Five days before intense monsoonal deluges unleashed vast floods across Pakistan last July, computer models at a European weather-forecasting center were giving clear indications that the downpours were imminent. Now, a new scientific study that retrospectively examines the raw data from these computer models, has confirmed that, if the information had been processed, forecasters could have predicted extremely accurate rainfall totals 8-10 days beforehand.
The study also finds that the floods themselves could have been predicted if this data, which originated from the European Centre for Medium-Range Weather Forecasting (ECMWF), had been processed and fed into a hydrological model, which takes terrain into account.
The July floods killed thousands of people and tens of thousands of cattle, and left large parts of Pakistan in shambles. The waters displaced, or disrupted the lives of, an estimated 20 million people.
"People don't understand the powers of modern environmental prediction," says Peter Webster, a professor of earth and atmospheric science at the Georgia Institute of Technology in Atlanta and lead author of the new study. "This disaster could have been minimized and even the flooding could have been minimized.
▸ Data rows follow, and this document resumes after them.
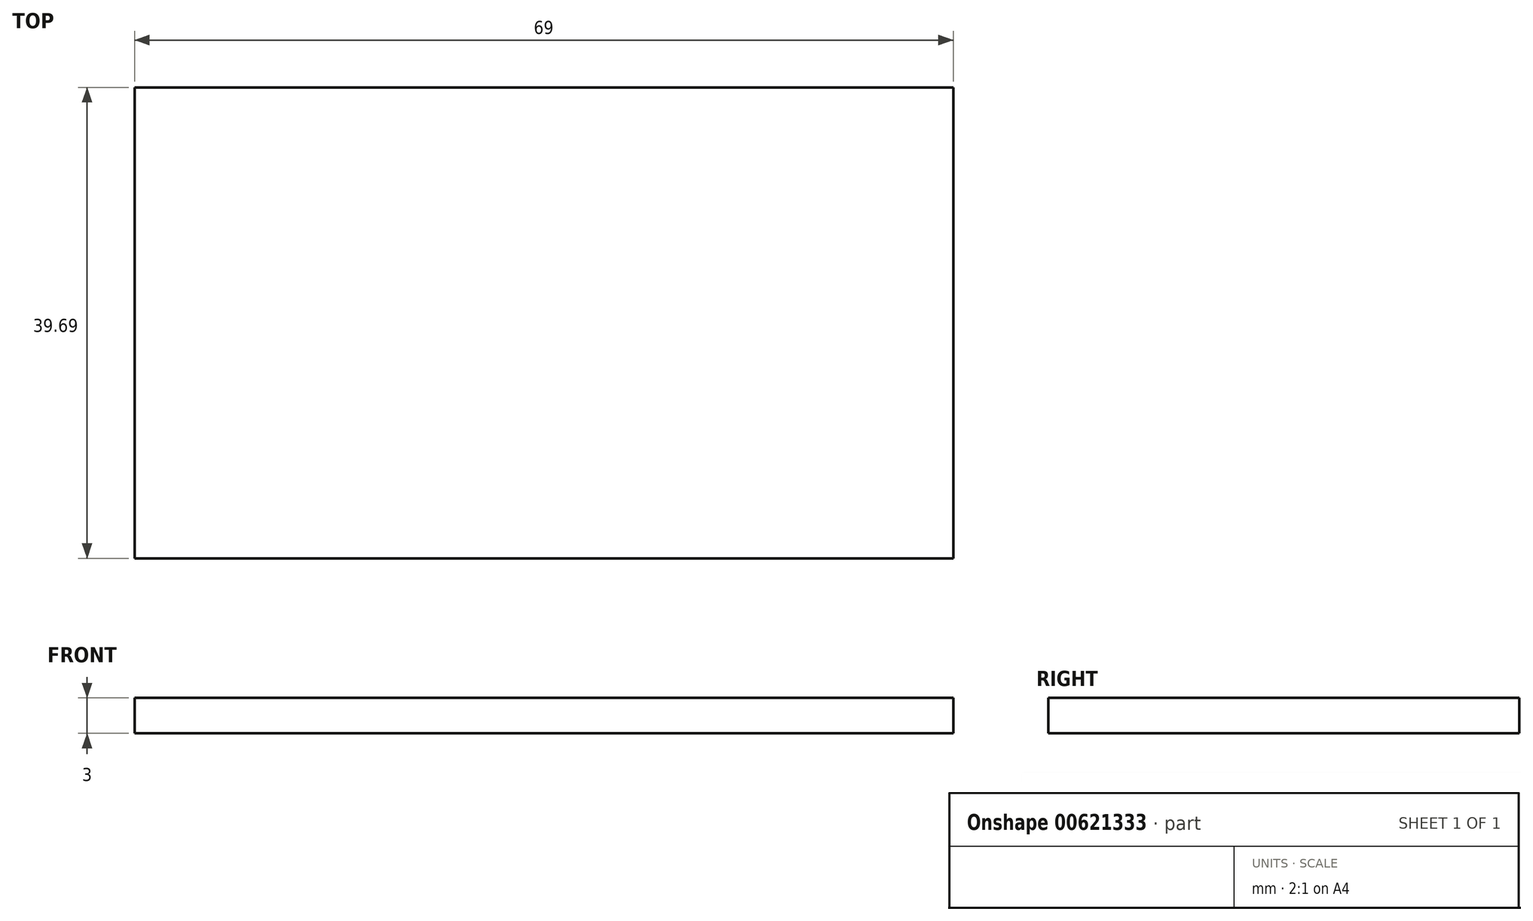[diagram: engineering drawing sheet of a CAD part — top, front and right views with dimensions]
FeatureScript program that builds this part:
annotation { "Feature Type Name" : "Feature", "Feature Type Description" : "" }
export const myFeature = defineFeature(function(context is Context, id is Id, definition is map)
    precondition{}
    {
        {
            var Q0;
            Q0=qCreatedBy(makeId("Top.planeOp"),FACE);
            var sketch = newSketch(context, id + "F0", { "sketchPlane" : qUnion([Q0])});
            skLineSegment(sketch, "E0.bottom", {"start": v(-33.86, 0) * mm, "end": v(35.14, 0) * mm});
            skLineSegment(sketch, "E0.top", {"start": v(-33.86, 39.69) * mm, "end": v(35.14, 39.69) * mm});
            skLineSegment(sketch, "E0.left", {"start": v(-33.86, 0) * mm, "end": v(-33.86, 39.69) * mm});
            skLineSegment(sketch, "E0.right", {"start": v(35.14, 0) * mm, "end": v(35.14, 39.69) * mm});
            skSolve(sketch);
        }
        {
            var Q0;
            Q0=makeQuery(id+"F0.imprint","IMPRINT",FACE,{"disambiguationData":[TD([[makeQuery(id+"F0.imprint","IMPRINT",EDGE,{"derivedFrom":sQuery(id+"F0.wireOp",EDGE,"E0.bottom")}),1.0]])]});
            extrude(context, id + "F1", {"entities" : qUnion([Q0]), "depth" : 3 * mm, "offsetDistance" : 25.4 * mm});
        }
    });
If we were working with Pakistan, they would have known 8 to 10 days in advance that the floods were coming."
He and his colleagues report their findings in a paper accepted for publication in Geophysical Research Letters, a journal of the American Geophysical Union.
The ECMWF, a London-based organization of 33 participating European countries, "does not give out weather forecasts and weather warnings to the general public or media," notes ECMWF scientist Anna Ghelli. "ECMWF provides numerical forecasts to its member and co-operating states and they are responsible to prepare forecasts for the public and advise the authorities in their own countries."
"We noticed that the signal was there five days in advance," Ghelli recalls. However, the lack of a cooperating agreement between the forecasting center and Pakistan meant that these rainfall warnings didn't make it to the Pakistani people, nor did Pakistan's own meteorological agency forecast the flooding.
In their research, the Georgia Tech meteorologists use data from the European center to analyze whether or not the rainfall was above average for Pakistan and if the huge surges in the Indus River would have been predictable if flood forecasters were monitoring the country. They determine that, while the rainfall total for 2010 was slightly above average for the region, the July deluges were exceptionally rare, with rainfall amounts exceeding 10 times the average daily monsoon rainfall. They also find that if a flood forecasting model had been in place, the floods would have been predicted in time to issue warnings.
As a result of processing the raw output from ECMWF models from before the Pakistani deluge, the team achieves greater accuracy than the raw numerical forecasts alone provided. Some weather stations in Pakistan recorded nearly a foot (30 centimeters) of rainfall during the 4-day downpour. The after-the-fact predictions by Webster and his colleagues came in slightly below those amounts at the same locations.
Webster says that processing raw data into weather forecasts and combining them with hydrological models is only half the work. In order to have any effect, the resulting flood forecasts must be successfully disseminated at the village level, and local leaders must also understand them.
In nearby Bangladesh, Webster spent five years creating a flood-forecasting technique and organizing a cooperating agreement with the Georgia Institute of Technology, ECMWF, the Asian Disaster Preparedness Center and the government of Bangladesh. When flooding occurred there several years ago, warnings made possible by the forecasting pact not only averted loss of life, but also saved residents as much as $450 per farm -- about the equivalent of an average annual salary in that country.
In a few weeks, Webster will attend an international meeting of developing nations in Bangkok to build support for flood forecasting in Pakistan. He says a forecasting system in Pakistan would cost a few million dollars to set-up, but as little as $100,000 a year once operational. He hopes to convince the World Bank, currently providing $1 billion of flood-recovery financing to Pakistan, to fund the project.
In Bangladesh, Webster recalls, an imam at a local mosque told him about how they discussed the flood forecasts each day in prayer. This is the sort of local solution that Webster envisions for Pakistan as well.
The National Science Foundation funded this research.